I am 66 and my wife is 68. We are both retired and receiving our state pensions. I get the full amount, but my wife’s pension is reduced as she did not have sufficient National Insurance contributions. I, on the other hand, had 42 years of contributions, which is in excess of the maximum required. Can I transfer my excess years to my wife so that her entitlement would be increased?
If your wife’s state pension is below £73.30 a week, it may be possible to increase it through your national insurance record. You can find out if your wife qualifies for an increase by using the Department for Work and Pensions calculator at Gov.uk/state-pension-through-partner. Put in your details, and if the calculator says you qualify but you don’t think your wife has automatically received the increase, you will need to contact the Pension Service. See Gov.uk/ contact-pension-service for the details.
How much state pension will I get?
The government introduced a flat-rate state pension in April 2016 to replace the old two-tier system. But many of us won’t qualify for the full state pension due to a number of factors.
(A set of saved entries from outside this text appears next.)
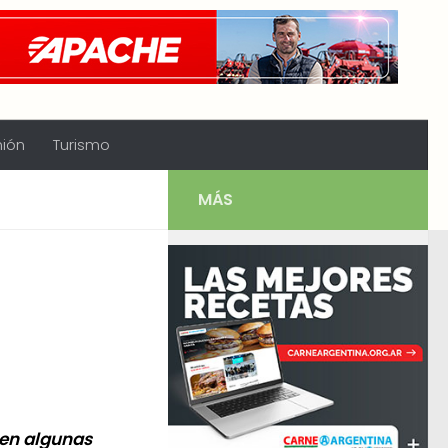
nión
Turismo
MÁS
 en algunas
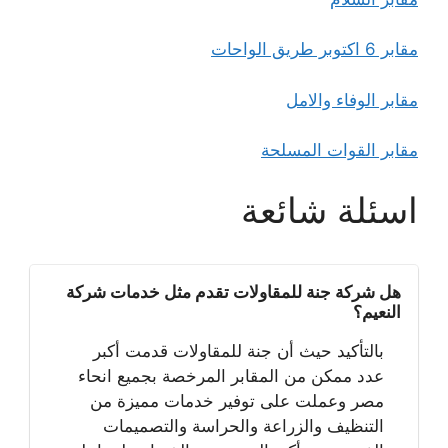
مقابر 6 اكتوبر طريق الواحات
مقابر الوفاء والامل
مقابر القوات المسلحة
اسئلة شائعة
هل شركة جنة للمقاولات تقدم مثل خدمات شركة
النعيم؟
بالتأكيد حيث أن جنة للمقاولات قدمت أكبر
عدد ممكن من المقابر المرخصة بجميع انحاء
مصر وعملت على توفير خدمات مميزة من
التنظيف والزراعة والحراسة والتصميمات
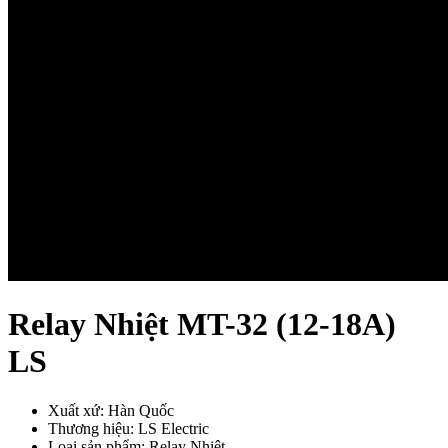
Relay Nhiệt MT-32 (12-18A)
LS
Xuất xứ: Hàn Quốc
Thương hiệu: LS Electric
Loại sản phẩm: Relay Nhiệt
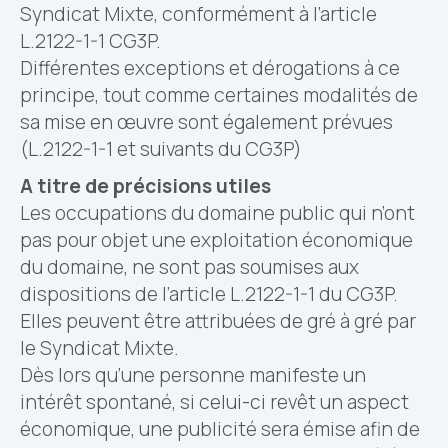
Syndicat Mixte, conformément à l’article
L.2122-1-1 CG3P.
Différentes exceptions et dérogations à ce
principe, tout comme certaines modalités de
sa mise en œuvre sont également prévues
(L.2122-1-1 et suivants du CG3P)
A titre de précisions utiles
Les occupations du domaine public qui n’ont
pas pour objet une exploitation économique
du domaine, ne sont pas soumises aux
dispositions de l’article L.2122-1-1 du CG3P.
Elles peuvent être attribuées de gré à gré par
le Syndicat Mixte.
Dès lors qu’une personne manifeste un
intérêt spontané, si celui-ci revêt un aspect
économique, une publicité sera émise afin de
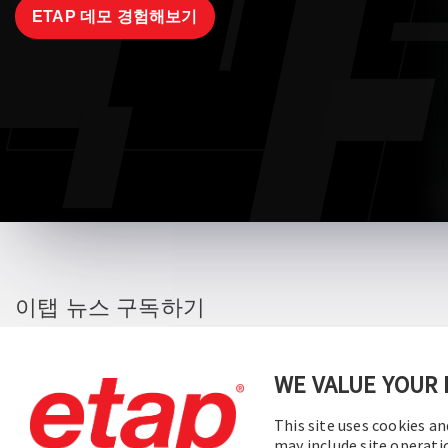
ETAP 데모 경험해보기
이탭 뉴스 구독하기
기업 뉴스, 예정된 웨비나, 소프트웨어 릴리
스 업데이트, 제품 프로모션 등에 대한 소식
WE VALUE YOUR 
을 가장 먼저 받아보세요.
This site uses cookies an
may include site operati
구독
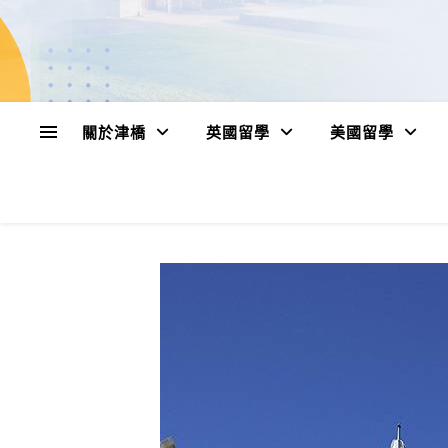
關於津橋
英國留學
美國留學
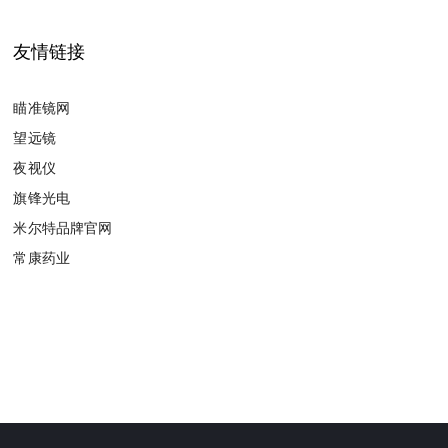
友情链接
瞄准镜网
望远镜
夜视仪
旗锋光电
米尔特品牌官网
常康药业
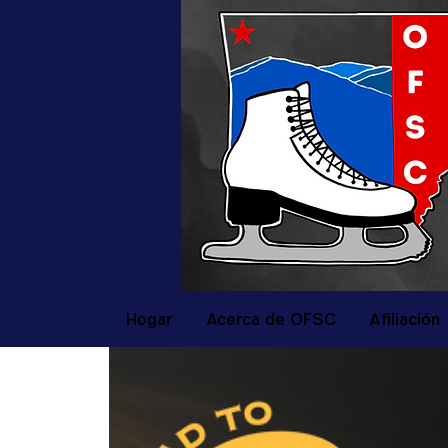
Hogar
Acerca de OFSC
Afiliación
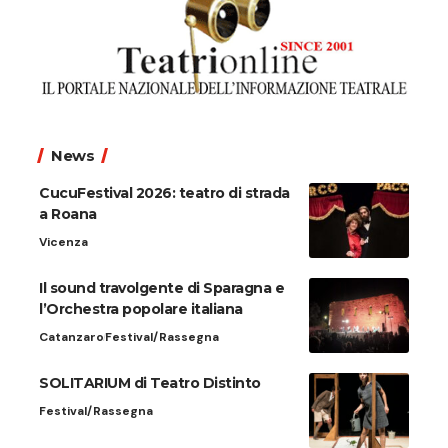
News
CucuFestival 2026: teatro di strada
a Roana
Vicenza
Il sound travolgente di Sparagna e
l’Orchestra popolare italiana
Catanzaro
Festival/Rassegna
SOLITARIUM di Teatro Distinto
Festival/Rassegna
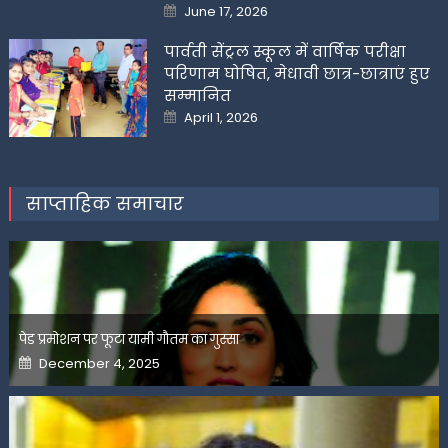
Posted
June 17, 2026
on
पार्वती सेंट्रल स्कूल में वार्षिक परीक्षा
परिणाम घोषित, मेधावी छात्र-छात्राएं हुए
सम्मानित
Posted
April 1, 2026
on
साप्ताहिक समाचार
पेड प्रमोशन पर फूटा यामी गौतम का गुस्सा
Posted
December 4, 2025
on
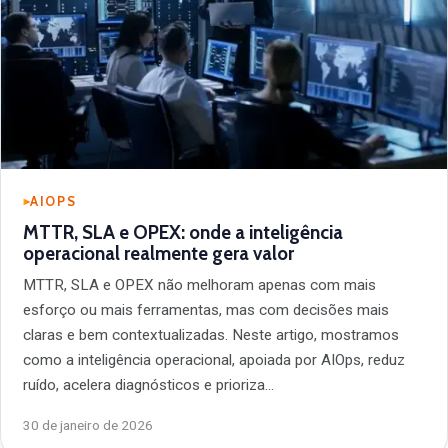
AIOPS
MTTR, SLA e OPEX: onde a inteligência
operacional realmente gera valor
MTTR, SLA e OPEX não melhoram apenas com mais
esforço ou mais ferramentas, mas com decisões mais
claras e bem contextualizadas. Neste artigo, mostramos
como a inteligência operacional, apoiada por AIOps, reduz
ruído, acelera diagnósticos e prioriza…
30 de janeiro de 2026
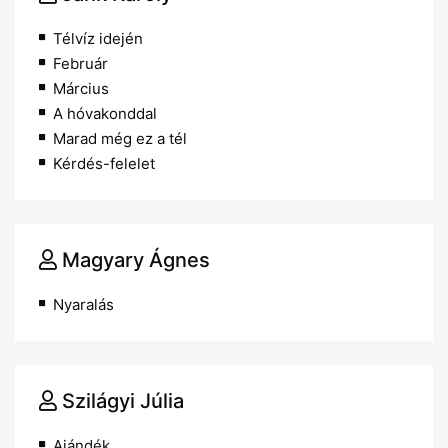
Télvíz idején
Február
Március
A hóvakonddal
Marad még ez a tél
Kérdés-felelet
Magyary Ágnes
Nyaralás
Szilágyi Júlia
Ajándék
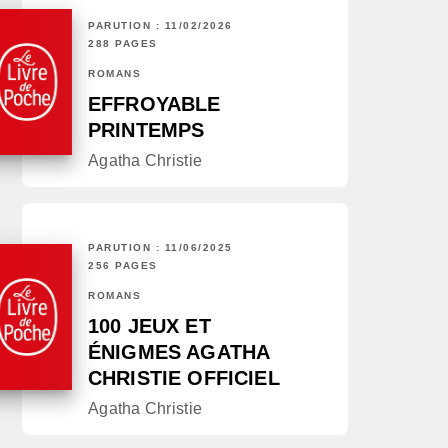
PARUTION : 11/02/2026
288 PAGES
ROMANS
EFFROYABLE
PRINTEMPS
Agatha Christie
PARUTION : 11/06/2025
256 PAGES
ROMANS
100 JEUX ET
ÉNIGMES AGATHA
CHRISTIE OFFICIEL
Agatha Christie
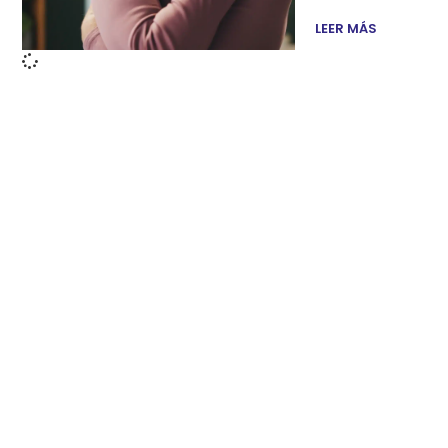
LEER MÁS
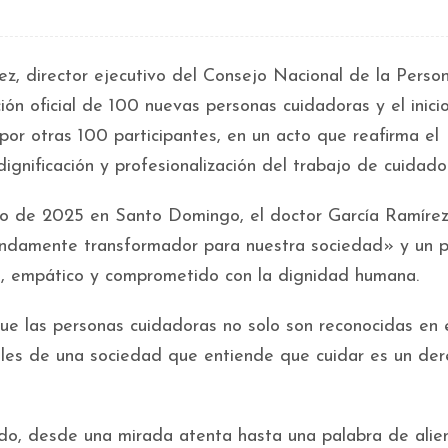
z, director ejecutivo del Consejo Nacional de la Perso
ón oficial de 100 nuevas personas cuidadoras y el inici
or otras 100 participantes, en un acto que reafirma el
gnificación y profesionalización del trabajo de cuidado
nio de 2025 en Santo Domingo, el doctor García Ramíre
fundamente transformador para nuestra sociedad» y un 
o, empático y comprometido con la dignidad humana.
ue las personas cuidadoras no solo son reconocidas en 
ales de una sociedad que entiende que cuidar es un der
do, desde una mirada atenta hasta una palabra de alien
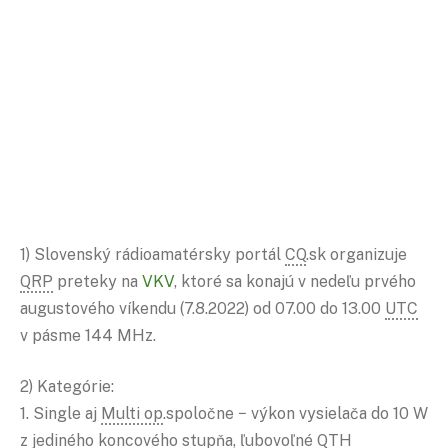
1) Slovenský rádioamatérsky portál
CQ
.sk organizuje
QRP
preteky na
VKV
, ktoré sa konajú v nedeľu prvého
augustového víkendu (7.8.2022) od 07.00 do 13.00
UTC
v pásme 144 MHz.
2) Kategórie:
1. Single aj
Multi op
.spoločne − výkon vysielača do 10 W
z jediného koncového stupňa, ľubovoľné
QTH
To get the full rate of state pension you need to have 35 years of national insurance contributions (NICs). If you have less than that, you’ll get a reduced pension.
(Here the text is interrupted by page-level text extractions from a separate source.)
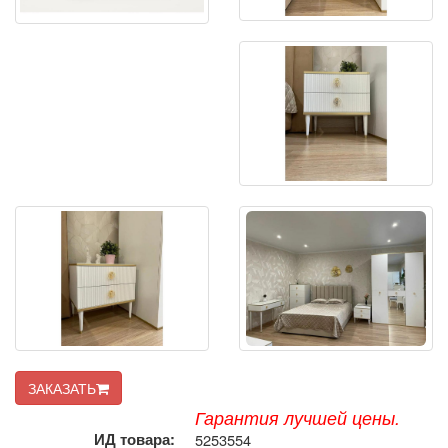
ЗАКАЗАТЬ
Гарантия лучшей цены.
ИД товара:
5253554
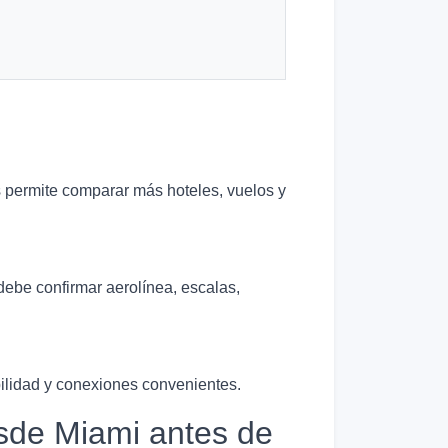
s permite comparar más hoteles, vuelos y
debe confirmar aerolínea, escalas,
bilidad y conexiones convenientes.
sde Miami antes de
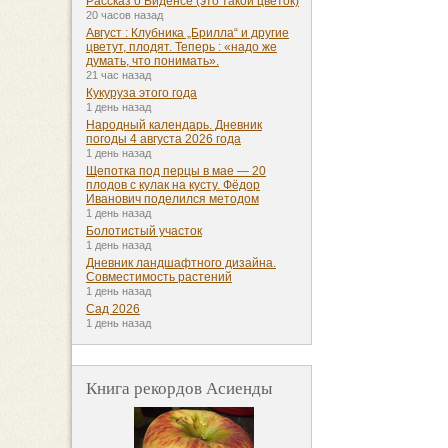
Рассказ о Биденсе (это такой цветок)
20 часов назад
Август : Клубника „Брилла“ и другие
цветут, плодят. Теперь : «надо же
думать, что понимать».
21 час назад
Кукуруза этого года
1 день назад
Народный календарь. Дневник
погоды 4 августа 2026 года
1 день назад
Щепотка под перцы в мае — 20
плодов с кулак на кусту. Фёдор
Иванович поделился методом
1 день назад
Болотистый участок
1 день назад
Дневник ландшафтного дизайна.
Совместимость растений
1 день назад
Сад 2026
1 день назад
Книга рекордов Асиенды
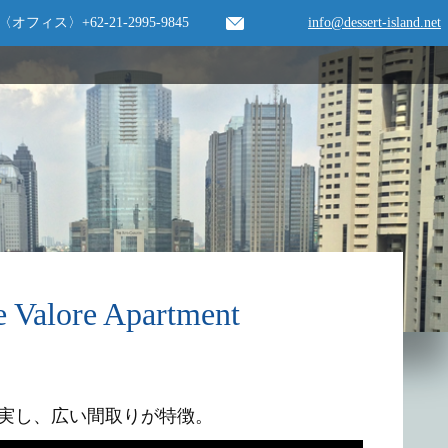
〈オフィス〉
+62-21-2995-9845
info@dessert-island.net
re Apartment
も充実し、広い間取りが特徴。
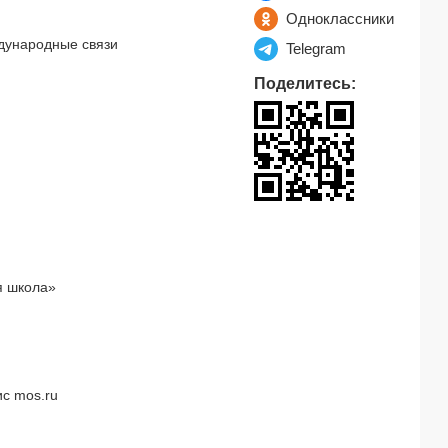
Одноклассники
дународные связи
Telegram
Поделитесь:
я школа»
с mos.ru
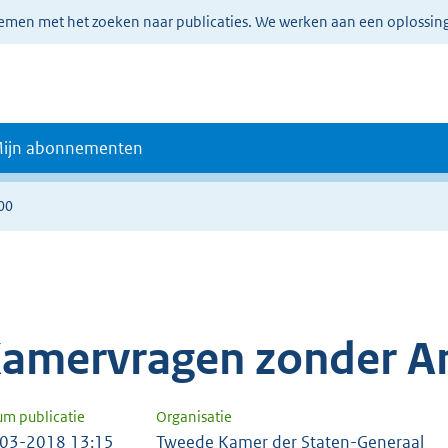
lemen met het zoeken naar publicaties. We werken aan een oplossin
ijn abonnementen
00
amervragen zonder A
um publicatie
Organisatie
03-2018 13:15
Tweede Kamer der Staten-Generaal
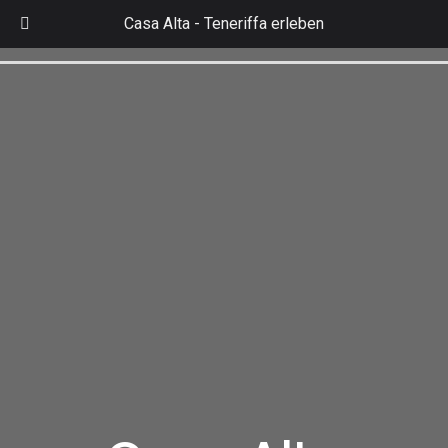
Zum
Casa Alta -
Teneriffa erleben
Inhalt
Ma
springen
Me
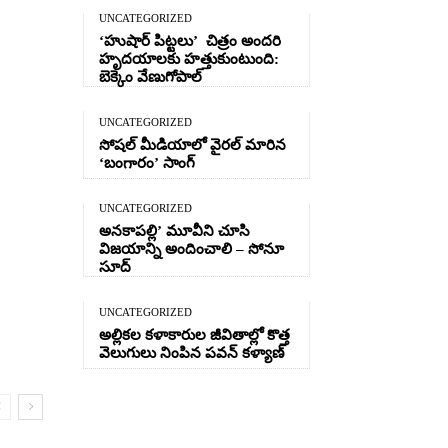
UNCATEGORIZED
‘హుషార్‌ పిట్టలు’ చిత్రం అందరి
హృదయాలకు హత్తుకుంటుంది:
బెక్కెం వేణుగోపాల్‌
UNCATEGORIZED
సోషల్ మీడియాలో వైరల్ మారిన
‘బంగారం’ సాంగ్
UNCATEGORIZED
అనకాపల్లి’ మూవీని చూసి
విజయాన్ని అందించాలి – సోనూ
సూద్
UNCATEGORIZED
అల్లికల కళాకారుల జీవితాల్లో కొత్త
వెలుగులు నింపిన పవన్ కళ్యాణ్
on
You may also get a reduced pension if you were ‘contracted out’ for a period of your working life. This is where you gave up your right to the old second state pension in return for paying reduced NICs. Government figures show that 80% of older workers were contracted out at some point in their working life.
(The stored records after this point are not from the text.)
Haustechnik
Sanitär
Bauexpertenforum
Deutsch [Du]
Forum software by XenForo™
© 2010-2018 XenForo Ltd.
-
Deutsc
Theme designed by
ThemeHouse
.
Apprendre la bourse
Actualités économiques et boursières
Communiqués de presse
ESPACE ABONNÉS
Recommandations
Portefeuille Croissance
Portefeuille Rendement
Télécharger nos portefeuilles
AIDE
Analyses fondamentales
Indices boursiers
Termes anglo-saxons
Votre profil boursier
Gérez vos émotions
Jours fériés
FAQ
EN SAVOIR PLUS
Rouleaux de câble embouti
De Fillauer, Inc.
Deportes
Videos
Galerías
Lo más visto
You can find out how many years of NICs you have, and what your predicted state pension is, by filling out the forms at Gov.uk/check-state-pension.
If you find you will get a reduced state pension, you might be able to boost it by buying NICs. You can find out more about this on the Pensions Advisory Service website (Pensionsadvisoryservice.org.uk). But be warned, make absolutely certain that making a voluntary payment will boost your state pension, as you won’t get a refund if it turns out you were wrong.